Posted on 13th January 2022 at 13:22
A statutory demand is a warning letter served by a creditor to a debtor (individual or a company) stating that if he or they do not pay his or their debt in full or make another arrangement acceptable to him within 21 days, he may start court proceedings to make him bankrupt. Anyone who is owed money can make a statutory demand by themselves without engaging a lawyer provided the debt exceeds £500 in respect of an individual debtor and £ 750 in respect of the company. If the debt is over 6 years old, one cannot make a statutory demand but will have to take legal action. An individual or company which owes money and has received a statutory demand will have 21 days to either pay the debt, reach an agreement to pay, or apply in court within 18 days to have the statutory demand set aside (in case of the debtor is an individual) or seek an injunction to restrain the creditor from presenting a petition for bankruptcy (in case debtor is a company) otherwise the creditor can use statutory demand as evidence to present a petition to the court for a bankruptcy order.

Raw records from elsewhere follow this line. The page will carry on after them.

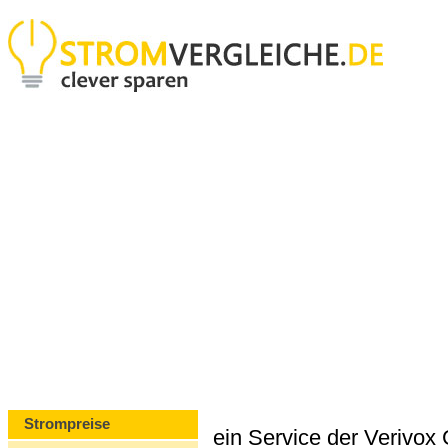
Strompreise
ein Service der Verivo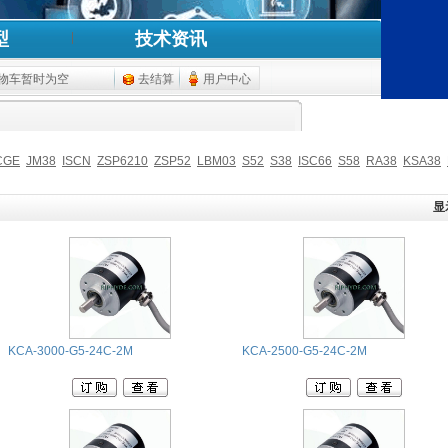
型
技术资讯
物车暂时为空
去结算
用户中心
CGE
JM38
ISCN
ZSP6210
ZSP52
LBM03
S52
S38
ISC66
S58
RA38
KSA38
显
KCA-3000-G5-24C-2M
KCA-2500-G5-24C-2M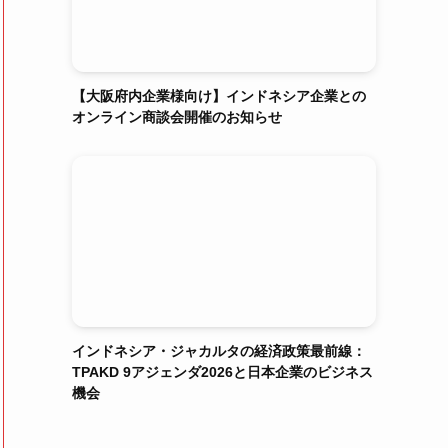
【大阪府内企業様向け】インドネシア企業との
オンライン商談会開催のお知らせ
インドネシア・ジャカルタの経済政策最前線：
TPAKD 9アジェンダ2026と日本企業のビジネス
機会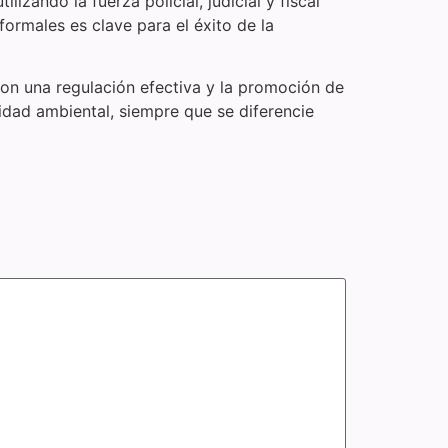
izando la fuerza policial, judicial y fiscal
formales es clave para el éxito de la
on una regulación efectiva y la promoción de
idad ambiental, siempre que se diferencie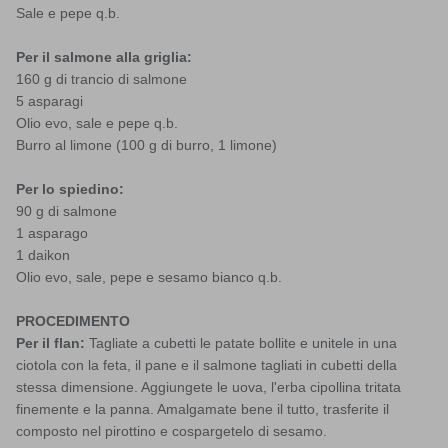
Sale e pepe q.b.
Per il salmone alla griglia:
160 g di trancio di salmone
5 asparagi
Olio evo, sale e pepe q.b.
Burro al limone (100 g di burro, 1 limone)
Per lo spiedino:
90 g di salmone
1 asparago
1 daikon
Olio evo, sale, pepe e sesamo bianco q.b.
PROCEDIMENTO
Per il flan:
Tagliate a cubetti le patate bollite e unitele in una
ciotola con la feta, il pane e il salmone tagliati in cubetti della
stessa dimensione. Aggiungete le uova, l'erba cipollina tritata
finemente e la panna. Amalgamate bene il tutto, trasferite il
composto nel pirottino e cospargetelo di sesamo.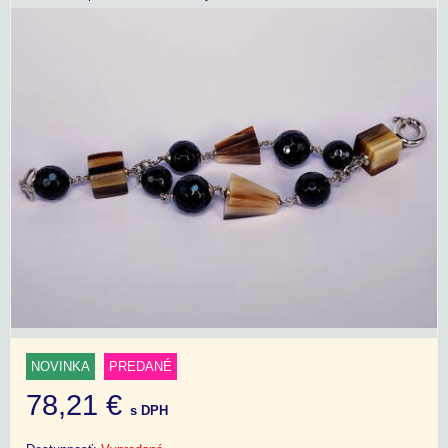
NOVINKA
PREDANÉ
78,21 €
s DPH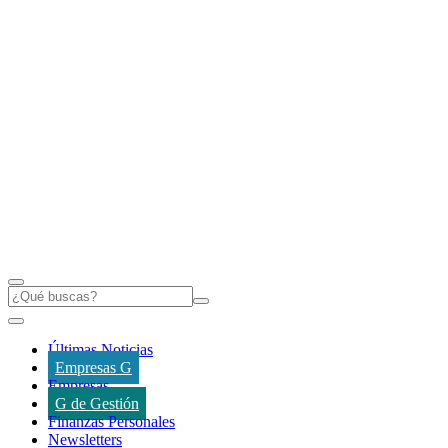
Últimas Noticias
Empresas G
Empresas
G de Gestión
Finanzas Personales
Newsletters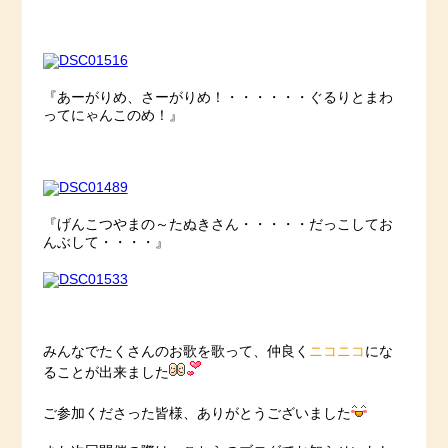
『あーがりめ、さーがりめ！・・・・・・ぐるりとまわ
ってにゃんこのめ！』
『げんこつやまの～たぬきさん・・・・・だっこしてお
んぶして・・・・』
ニコニコ
みんなでたくさんのお歌を歌って、仲良く
にな
ることが出来ました
ご参加くださった皆様、ありがとうございました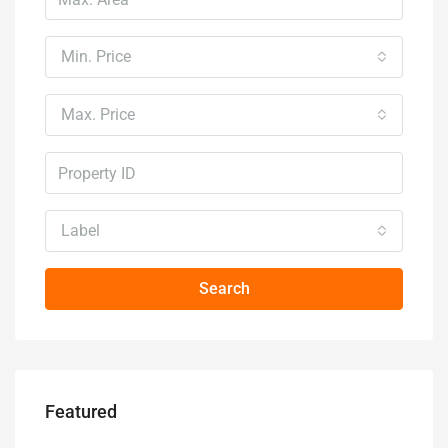
Min. Price
Max. Price
Label
Search
Featured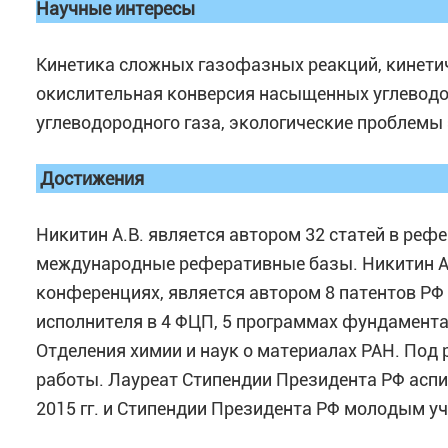
Научные интересы
Кинетика сложных газофазных реакций, кинети
окислительная конверсия насыщенных углеводо
углеводородного газа, экологические проблемы 
Достижения
Никитин А.В. является автором 32 статей в реф
международные реферативные базы. Никитин А.
конференциях, является автором 8 патентов РФ 
исполнителя в 4 ФЦП, 5 программах фундамент
Отделения химии и наук о материалах РАН. Под
работы. Лауреат Стипендии Президента РФ асп
2015 гг. и Стипендии Президента РФ молодым уч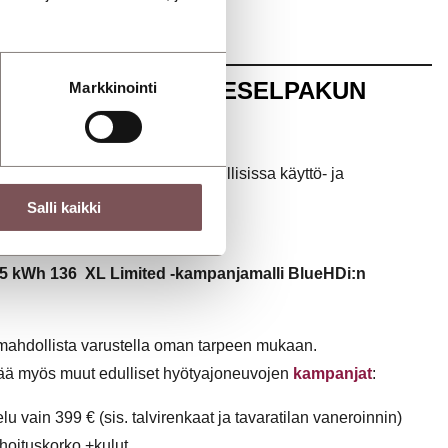
ÄYSSÄHKÖPAKU DIESELPAKUN
Markkinointi
i hankinnassa ja vielä lisää edullisissa käyttö- ja
ssa.
Salli kaikki
hankkia täyssähköpakettiauto.
5 kWh 136 XL Limited -kampanjamalli BlueHDi:n
ahdollista varustella oman tarpeen mukaan.
tää myös muut edulliset hyötyajoneuvojen
kampanjat
:
u vain 399 € (sis. talvirenkaat ja tavaratilan vaneroinnin)
hoituskorko +kulut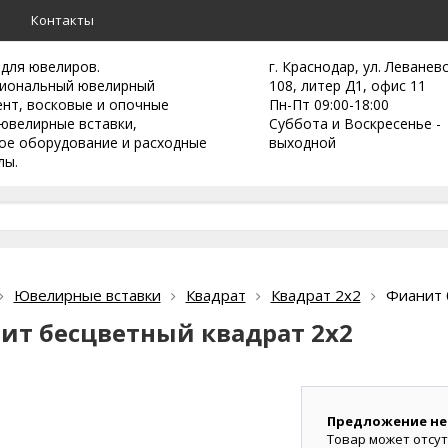
а
Контакты
 для ювелиров.
г. Краснодар, ул. Леванев
иональный ювелирный
108, литер Д1, офис 11
ент,
восковые и опочные
Пн-Пт 09:00-18:00
ювелирные вставки,
Суббота и Воскресенье -
ое оборудование и расходные
выходной
лы.
Ювелирные вставки
Квадрат
Квадрат 2х2
Фианит 
ит бесцветный квадрат 2х2
Предложение не
Товар может отсут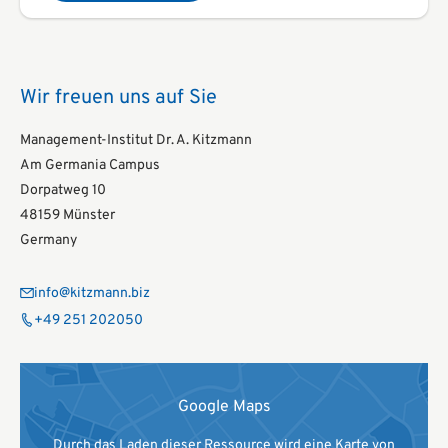
Wir freuen uns auf Sie
Management-Institut Dr. A. Kitzmann
Am Germania Campus
Dorpatweg 10
48159 Münster
Germany
info@kitzmann.biz
+49 251 202050
Google Maps
Durch das Laden dieser Ressource wird eine Karte von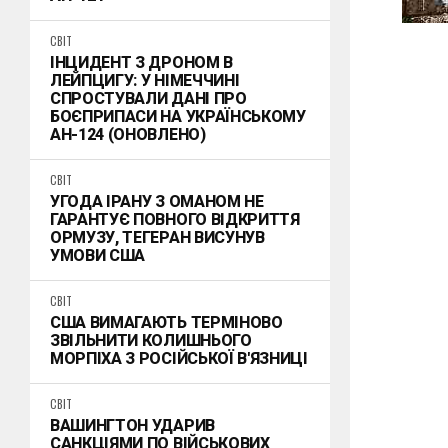
СВІТ
ІНЦИДЕНТ З ДРОНОМ В
ЛЕЙПЦИГУ: У НІМЕЧЧИНІ
СПРОСТУВАЛИ ДАНІ ПРО
БОЄПРИПАСИ НА УКРАЇНСЬКОМУ
АН-124 (ОНОВЛЕНО)
СВІТ
УГОДА ІРАНУ З ОМАНОМ НЕ
ГАРАНТУЄ ПОВНОГО ВІДКРИТТЯ
ОРМУЗУ, ТЕГЕРАН ВИСУНУВ
УМОВИ США
СВІТ
США ВИМАГАЮТЬ ТЕРМІНОВО
ЗВІЛЬНИТИ КОЛИШНЬОГО
МОРПІХА З РОСІЙСЬКОЇ В'ЯЗНИЦІ
СВІТ
ВАШИНГТОН УДАРИВ
САНКЦІЯМИ ПО ВІЙСЬКОВИХ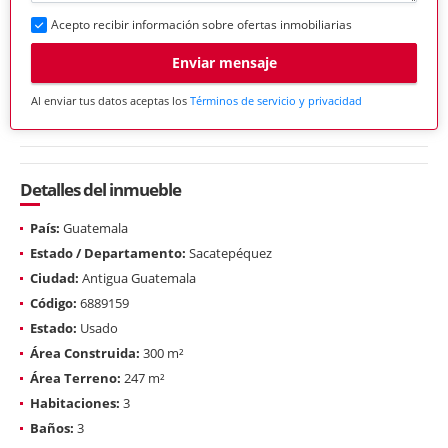
Acepto recibir información sobre ofertas inmobiliarias
Enviar mensaje
Al enviar tus datos aceptas los
Términos de servicio y privacidad
Detalles del inmueble
País:
Guatemala
Estado / Departamento:
Sacatepéquez
Ciudad:
Antigua Guatemala
Código:
6889159
Estado:
Usado
Área Construida:
300 m²
Área Terreno:
247 m²
Habitaciones:
3
Baños:
3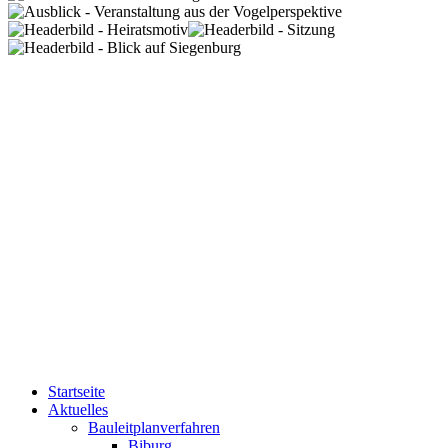
Startseite
Aktuelles
Bauleitplanverfahren
Biburg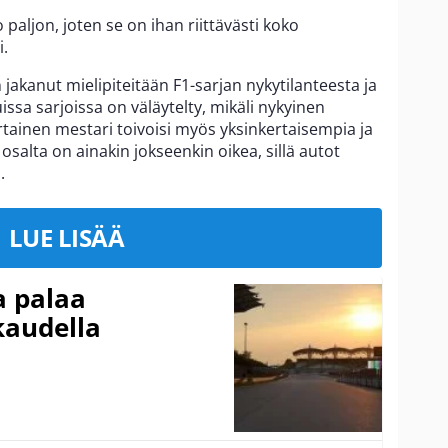
o paljon, joten se on ihan riittävästi koko
i.
akanut mielipiteitään F1-sarjan nykytilanteesta ja
issa sarjoissa on väläytelty, mikäli nykyinen
ertainen mestari toivoisi myös yksinkertaisempia ja
salta on ainakin jokseenkin oikea, sillä autot
.
LUE LISÄÄ
a palaa
kaudella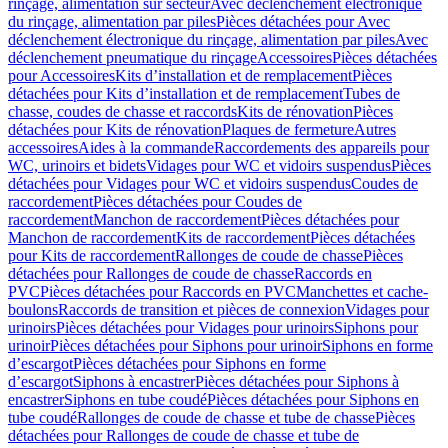
rinçage, alimentation sur secteur
Avec déclenchement électronique
du rinçage, alimentation par piles
Pièces détachées pour Avec
déclenchement électronique du rinçage, alimentation par piles
Avec
déclenchement pneumatique du rinçage
Accessoires
Pièces détachées
pour Accessoires
Kits d’installation et de remplacement
Pièces
détachées pour Kits d’installation et de remplacement
Tubes de
chasse, coudes de chasse et raccords
Kits de rénovation
Pièces
détachées pour Kits de rénovation
Plaques de fermeture
Autres
accessoires
Aides à la commande
Raccordements des appareils pour
WC, urinoirs et bidets
Vidages pour WC et vidoirs suspendus
Pièces
détachées pour Vidages pour WC et vidoirs suspendus
Coudes de
raccordement
Pièces détachées pour Coudes de
raccordement
Manchon de raccordement
Pièces détachées pour
Manchon de raccordement
Kits de raccordement
Pièces détachées
pour Kits de raccordement
Rallonges de coude de chasse
Pièces
détachées pour Rallonges de coude de chasse
Raccords en
PVC
Pièces détachées pour Raccords en PVC
Manchettes et cache-
boulons
Raccords de transition et pièces de connexion
Vidages pour
urinoirs
Pièces détachées pour Vidages pour urinoirs
Siphons pour
urinoir
Pièces détachées pour Siphons pour urinoir
Siphons en forme
d’escargot
Pièces détachées pour Siphons en forme
d’escargot
Siphons à encastrer
Pièces détachées pour Siphons à
encastrer
Siphons en tube coudé
Pièces détachées pour Siphons en
tube coudé
Rallonges de coude de chasse et tube de chasse
Pièces
détachées pour Rallonges de coude de chasse et tube de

If an individual or sole trader owes you money, then statutory demand should be brought to the attention of the concerned individual or a sole trader by serving it personally and obtaining proper acknowledgement of receipt. One can also utilise the services of a process server.
If a registered limited company owes you money, then the statutory demand should be delivered personally at its registered office under proper acknowledgement of receipt. One can also send it by registered post and it will be properly served if the company acknowledges it by signing the post office receipt.
If an unregistered company owes you money, then statutory demand could be served by leaving it at the company’s main place of business or delivering it to the company secretary, manager, or principal officer of the company obtaining proper acknowledgement of receipt.
The creditor must keep a record of the statutory demand and its acknowledgement of receipt mentioning the time and date of receipt. This information/document will be required to start bankruptcy proceedings against the debtor if your demand is ignored. The creditor will be required to apply for bankruptcy proceedings within four months if the debtor fails to pay the debt within 21 days of a statutory demand.